Una semana después recibí una carta de Alma. Tenía mi dirección porque yo siempre le mandaba una postal en su cumpleaños. «Feliz cumpleaños. De Leo», escribía. Rasgué el sobre. «Sé que vas a verlo —leí—. No me preguntes cómo, pero lo sé. Espero el día en que él me pida que le diga la verdad. A veces, cuando lo miro a los ojos, te veo a ti. Y pienso que tú eres el único que podría contestar sus preguntas. Oigo tu voz como si te tuviera a mi lado».
Leí la carta no sé cuántas veces. Pero esto no es lo que importa. Lo que importa es que, en la esquina superior izquierda del sobre, ella había escrito la dirección: «121 Atlantic Avenue, Long Beach. N.Y.».
Saqué el mapa y memoricé el itinerario. Yo solía imaginar desastres, inundaciones, terremotos, un caos mundial que me diera ocasión de ir a buscarlo y llevármelo debajo del abrigo. Cuando abandoné la esperanza de que llegara el cataclismo, empecé a soñar que nos encontrábamos por casualidad.
Fantaseaba sobre las posibilidades de que nuestras vidas se cruzaran: de que un día me encontrara sentado a su lado en un tren, o en la sala de espera del médico. Pero al final comprendía que sólo dependía de mí.
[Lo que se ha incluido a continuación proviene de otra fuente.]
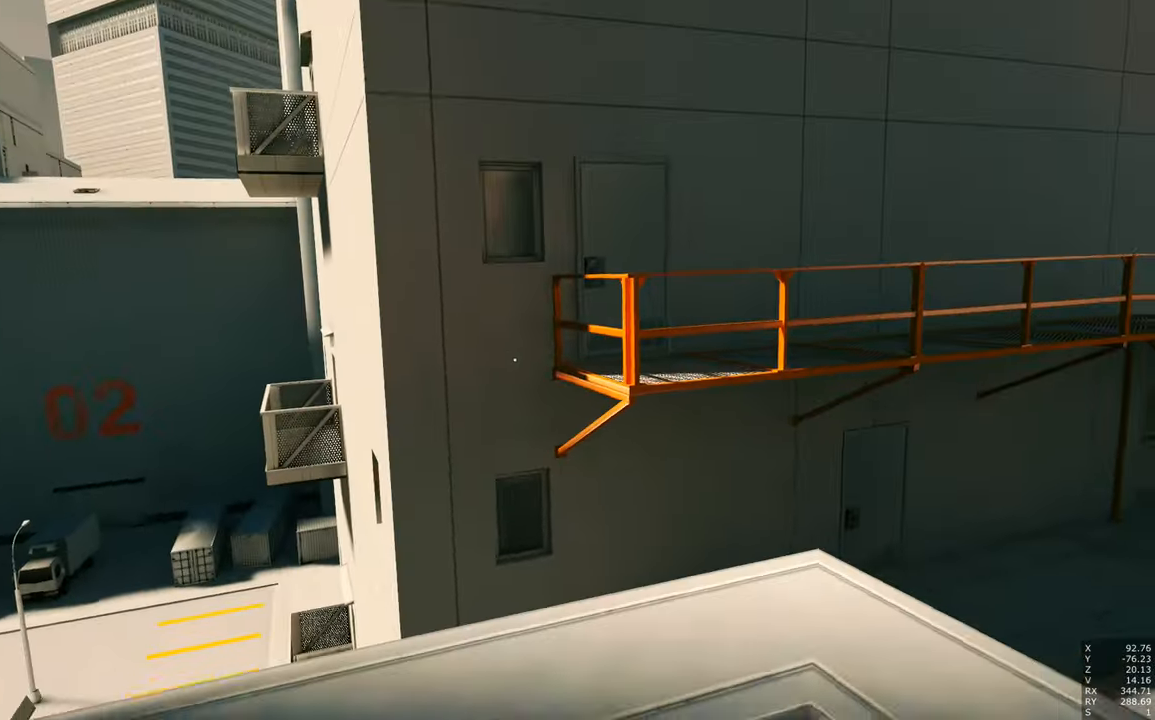
{"keys": [], "mouse": [], "events": [[33, "d", "up"], [33, "s", "up"]]}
Cuando murió Alma, y dos años después, Mordecai, ya no existía obstáculo alguno. Y sin embargo.
Dos horas después, el tren entró en la estación. Pregunté a la persona que estaba en la taquilla cómo podía conseguir un taxi. Hacía mucho tiempo que no salía de la ciudad. Estaba asombrado ante el verdor de todas las cosas.
Circulamos durante un rato. Dejamos la carretera principal por otra más estrecha y luego otra más estrecha aún. Al final subimos por un camino desigual que cruzaba un bosque solitario. Se me hacía difícil imaginar a un hijo mío viviendo en semejante sitio. Supongamos que se le antojaba comer pizza; ¿adónde iría? Supongamos que le apetecía ir al cine, o ver besarse a las parejas en Union Square.